The 2022 Summer Solstice is here, which is the longest day of the year and the day on which we will get the most sunlight.
The traditions of celebrating the solstice go back thousands of years, but many in Manchester will likely just be keen to make the most of the longest day with what looks to be very good weather.
Here’s a run down of just how much daylight Manchester will get today, and also a look at how the Summer Solstice is marked.
When is the Summer Solstice 2022?
The 2022 Summer Solstice falls on Tuesday, 21 June.
The Summer Solstice always falls between 20 and 22 June of every year as it follows when the earth is most tilted towards the sun.
What is the Summer Solstice?
The Summer Solstice is the longest day of the year, the day when the earth is titled most towards the sun.
According to National Geographic, from March to September, the Northern Hemisphere is tilted more toward the sun, driving its spring and summer.

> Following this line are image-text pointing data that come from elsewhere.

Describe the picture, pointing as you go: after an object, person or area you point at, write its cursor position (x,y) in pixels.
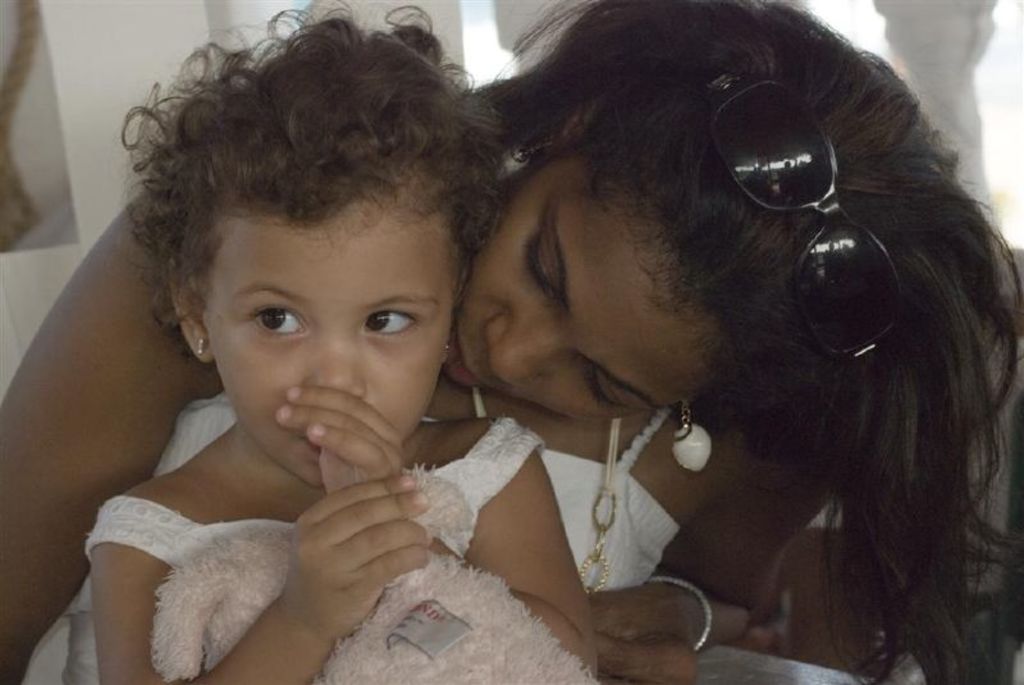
In the center of the image (555,357) we can see one woman (637,403) sitting and she is holding one kid (579,618). And we can see she is wearing sunglasses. And we can see the kid (560,624) is holding some object (504,639). And they both are in white color costumes (618,575). In the background (91,8) there is a wall (135,35), a rope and a few other objects (888,16).
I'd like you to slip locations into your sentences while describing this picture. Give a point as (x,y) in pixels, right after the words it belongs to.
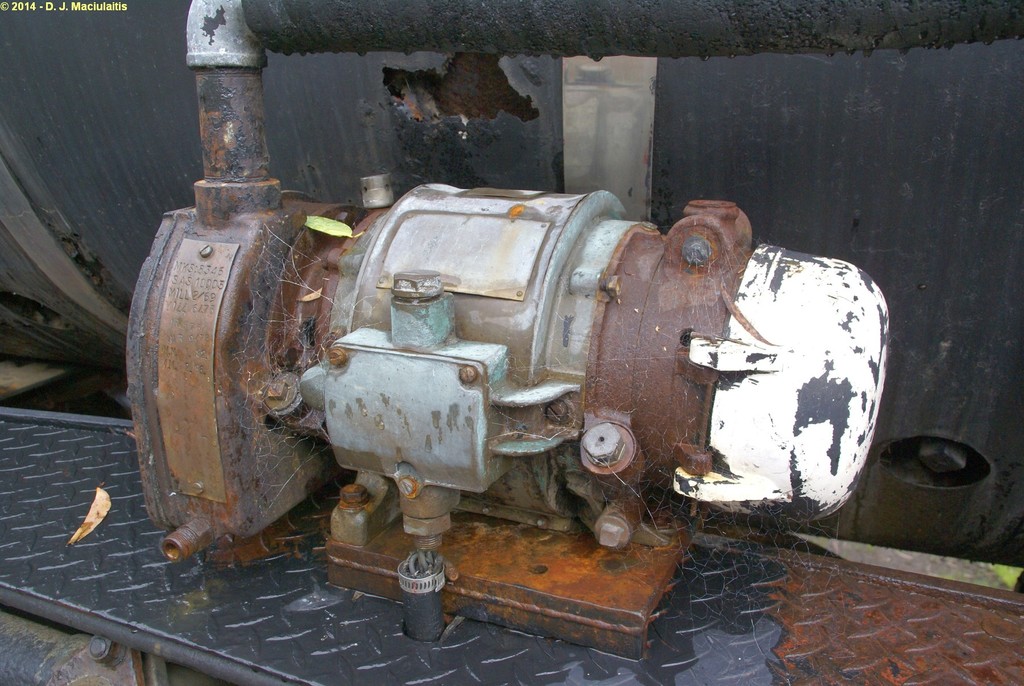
In this picture we can see a motor (296,392) and there is a rust (586,589) formed on it.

From September to March, the Northern Hemisphere is tilted away, so it feels like autumn and winter. The Southern Hemisphere’s seasons are reversed.

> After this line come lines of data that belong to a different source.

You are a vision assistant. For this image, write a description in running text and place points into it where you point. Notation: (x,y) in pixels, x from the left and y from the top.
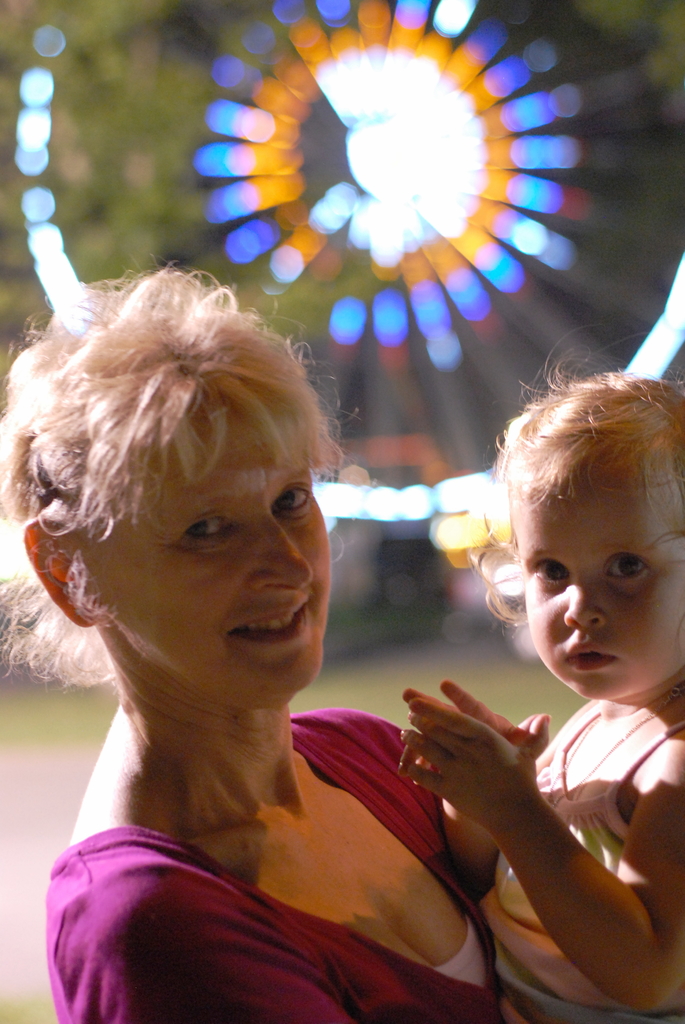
In this image we can see a woman (404,820) holding baby (535,889) in the hands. In the background (206,163) we can see a fun ride (439,244) and trees (84,145).
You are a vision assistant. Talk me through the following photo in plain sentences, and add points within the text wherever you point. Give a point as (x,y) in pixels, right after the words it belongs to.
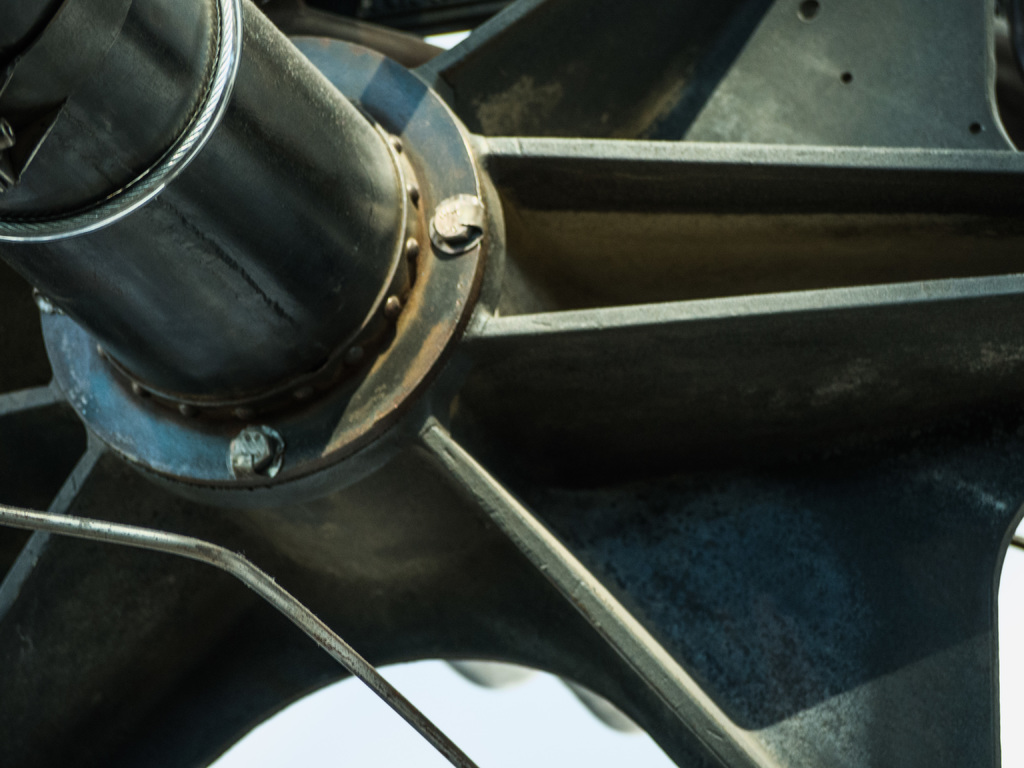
In this image I can see the iron wheel (515,457).
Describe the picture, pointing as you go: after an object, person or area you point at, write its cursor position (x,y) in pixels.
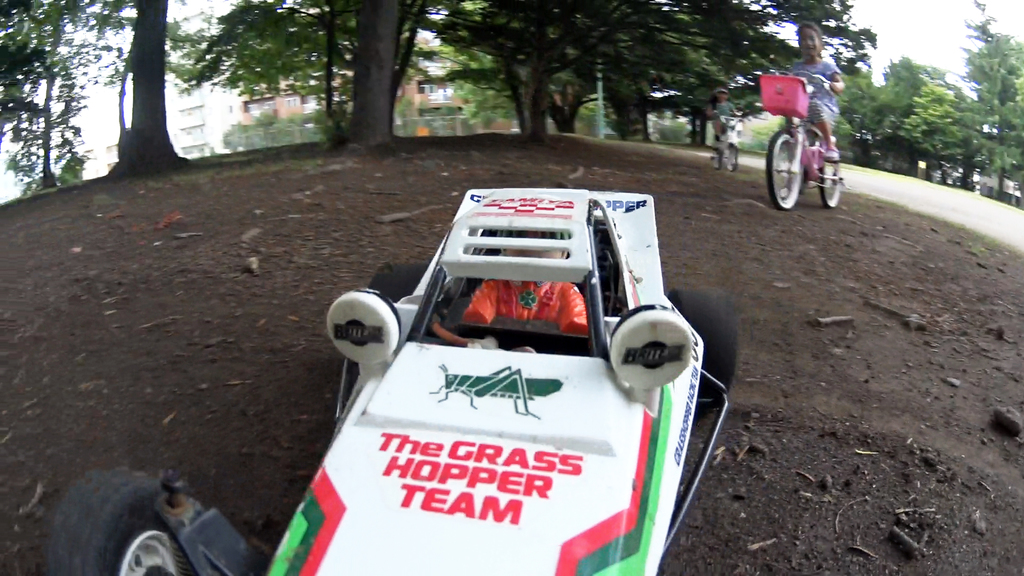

So, when the Northern Hempisphere gets its Summer Solstice, the Southern Hemisphere has its Winter Solstice.
How long is the longest day?
The longest day varies depending on where in the Northern Hemisphere you are.
The closer you are to the North Pole, the longer your day of sunlight will be.
Iceland, for example, will see around 21 hours of sunlight today due to its location within the Arctic circle.
Other places in the Northern Hemisphere like Alaska can expect to see up to 19 hours of sunlight on 21 June.
In the UK, the average number of daylight hours today is 16.
How much daylight will there be in Manchester today?
According to the Met Office, the sunrise in Greater Manchester today was at 4.40am.
The sun is expected to set at 9.42pm tonight, giving the city and surrounding area over 17 hours of daylight today.
Sunrise and sunset on both Wednesday and Thursday will be at the same time, but on Friday (24 June) this will change to sunrise at 4.41am and sunset at 9.42pm.
Each day will then get slightly shorter, up until the Winter Solstice, or the longest day, which takes place in December.
How is the Solstice celebrated?
Societies and cultures have over thousands of years created celebrations to mark the summer solstice.
Arguably the most famous of these in the UK occurs at Stonehenge in Salisbury, Wiltshire.
The purpose of Stonehenge remains unknown, but the historic site has become a popular location for people to visit during the Summer Solstice.
This is because one of the stones, the Heel Stone (which stands outside the main structure) aligns perfectly with the rising sun.
The sunrise at Stonehenge today was at 4.52am, whilst the sunset is expected to be at 9.27pm.